Just mentioning classic shows or reminiscing about Sacramento’s music scene lights up his eyes. The Perry many know—pacing anxiously in front of a club, gushing about new bands he’s discovered, ranting about the politics of running all-ages venues—is still here.
Along with Brian McKenna and his partners in New View Productions, Perry helped introduce Sacramento to its new favorite bands. Think of No Doubt pulling up in a cramped van, a young Pearl Jam billed as “Mookie Blaylock” opening for Alice In Chains, or Green Day long before it graduated to arenas. Perry and his team rank among Sacramento’s greatest musical tastemakers, the kind who brought Nirvana to Sacramento three times before the band became another Target T-shirt.
You know, the Cattle Club was like a second home for us. When we were all jumping around at a show, we knew we were part of something bigger.
The words don’t quite form, but you sense the flashback in his eyes to that 350-capacity spot on Folsom Boulevard. The random pole in the middle of the main floor.
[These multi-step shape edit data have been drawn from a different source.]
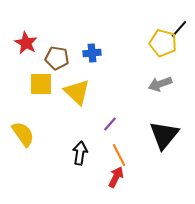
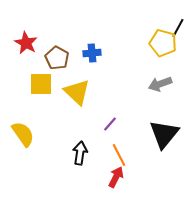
black line: moved 1 px left, 1 px up; rotated 12 degrees counterclockwise
brown pentagon: rotated 20 degrees clockwise
black triangle: moved 1 px up
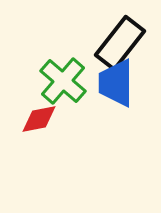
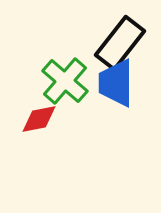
green cross: moved 2 px right
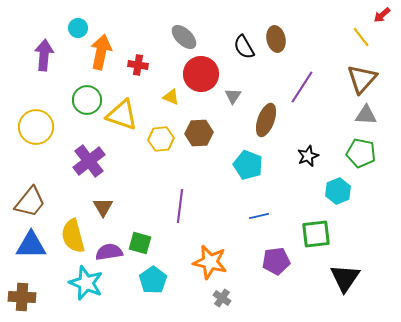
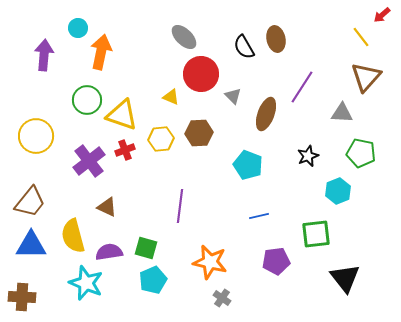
red cross at (138, 65): moved 13 px left, 85 px down; rotated 30 degrees counterclockwise
brown triangle at (362, 79): moved 4 px right, 2 px up
gray triangle at (233, 96): rotated 18 degrees counterclockwise
gray triangle at (366, 115): moved 24 px left, 2 px up
brown ellipse at (266, 120): moved 6 px up
yellow circle at (36, 127): moved 9 px down
brown triangle at (103, 207): moved 4 px right; rotated 35 degrees counterclockwise
green square at (140, 243): moved 6 px right, 5 px down
black triangle at (345, 278): rotated 12 degrees counterclockwise
cyan pentagon at (153, 280): rotated 12 degrees clockwise
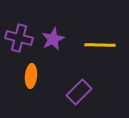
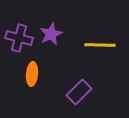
purple star: moved 2 px left, 5 px up
orange ellipse: moved 1 px right, 2 px up
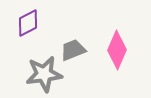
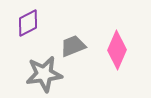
gray trapezoid: moved 4 px up
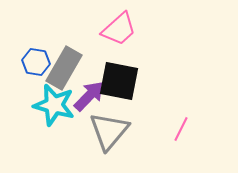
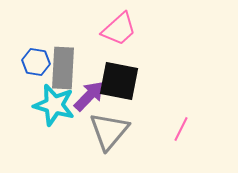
gray rectangle: moved 1 px left; rotated 27 degrees counterclockwise
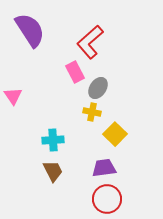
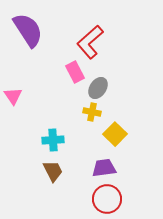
purple semicircle: moved 2 px left
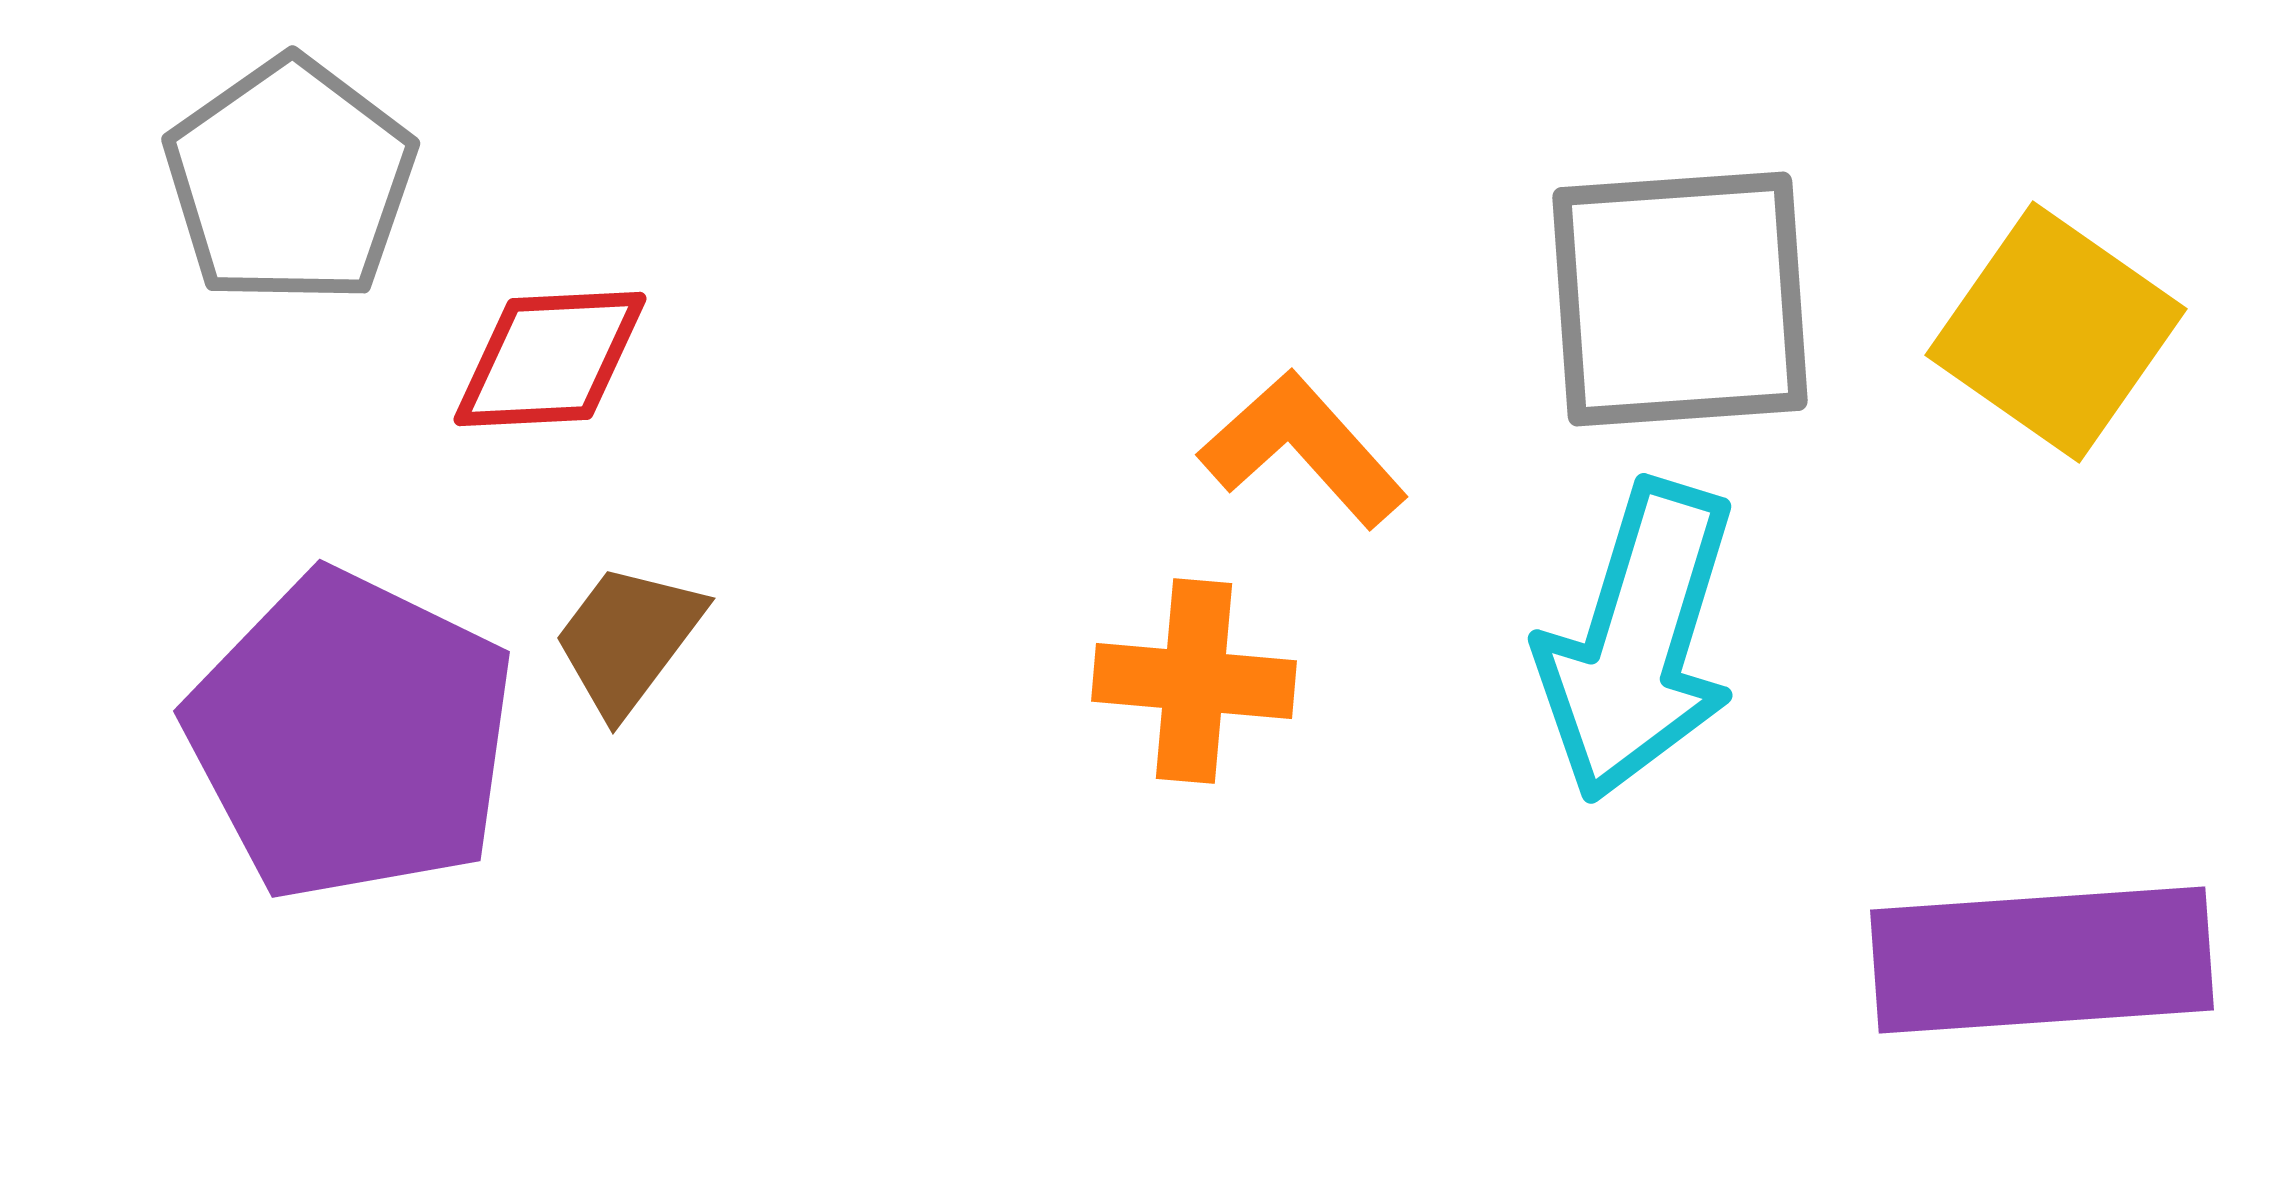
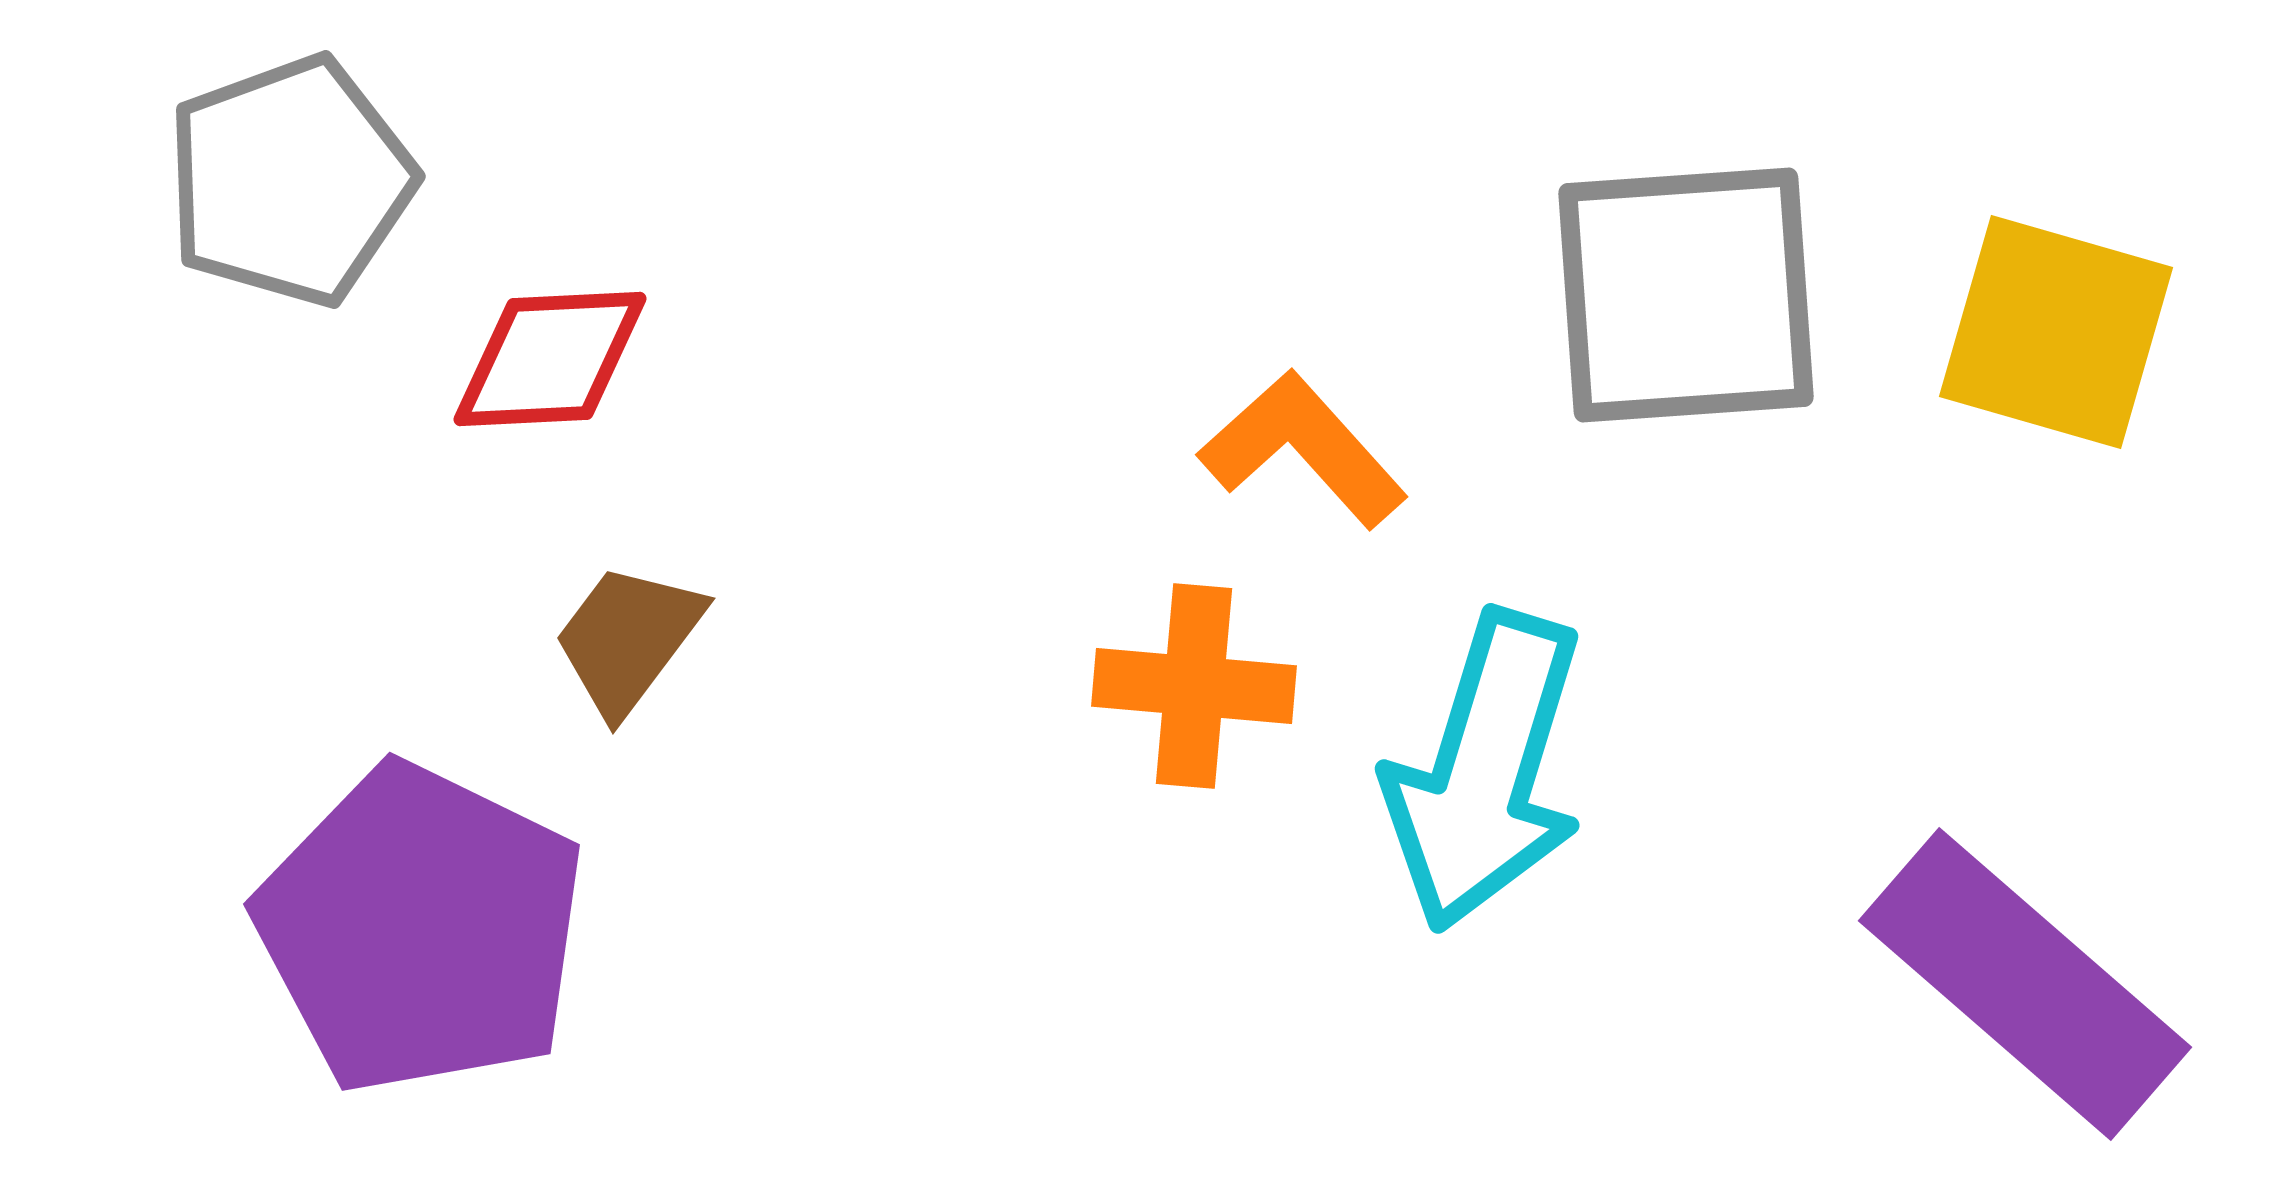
gray pentagon: rotated 15 degrees clockwise
gray square: moved 6 px right, 4 px up
yellow square: rotated 19 degrees counterclockwise
cyan arrow: moved 153 px left, 130 px down
orange cross: moved 5 px down
purple pentagon: moved 70 px right, 193 px down
purple rectangle: moved 17 px left, 24 px down; rotated 45 degrees clockwise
Dennis “The Master Bastard” Yudt heckling the crowd from the DJ booth. The fire pit on the back patio where future band mates exchanged numbers, and lifetime friendships were formed.
The Cattle Club was an all-ages oasis on an otherwise barren strip of Folsom Boulevard. On so many nights, pilgrims in Little Guilt Shrine and Dinosaur Jr. T-shirts walked from cars parked under the Highway 50 overpass. The 21-plus folks bellied up to the bar between sets. Others jockeyed for a position in front of the small stage, or ordered gigantic steak fries from the small kitchen.
The place was pure Sacramento in its love of music and who-cares attitude towards décor, a proving grounds for Deftones, Cake and Far before they got signed. It’s where Bay Area bands such as Primus and Fungo Mungo grew a fan base in Sacramento. It almost didn’t matter who was playing; Funky Blue Velvet, Phallucy or FMK. The Cattle Club will always go down as one of Sacramento’s ultimate rallying spots for music—equal parts janky and electrifying—guided by Perry’s passion.
The Sacramento music scene has changed a lot since those flying-the-flannel Cattle Club days. Ace of Spades, Café Colonial and Holy Diver are the latest spots catering to all-ages sets. The former Cattle Club is now a barbecue joint, and some of the scenesters are grandparents now. No matter how the music community evolves, it doesn’t feel the same without Perry.
Jerry, I hope you’re feeling the love coming back your way. We’re here for you. You’ve always believed in Sacramento music and the talent we have here.
He breathes deep and responds with a single word.
“Always,” he says slowly. “Always … always.”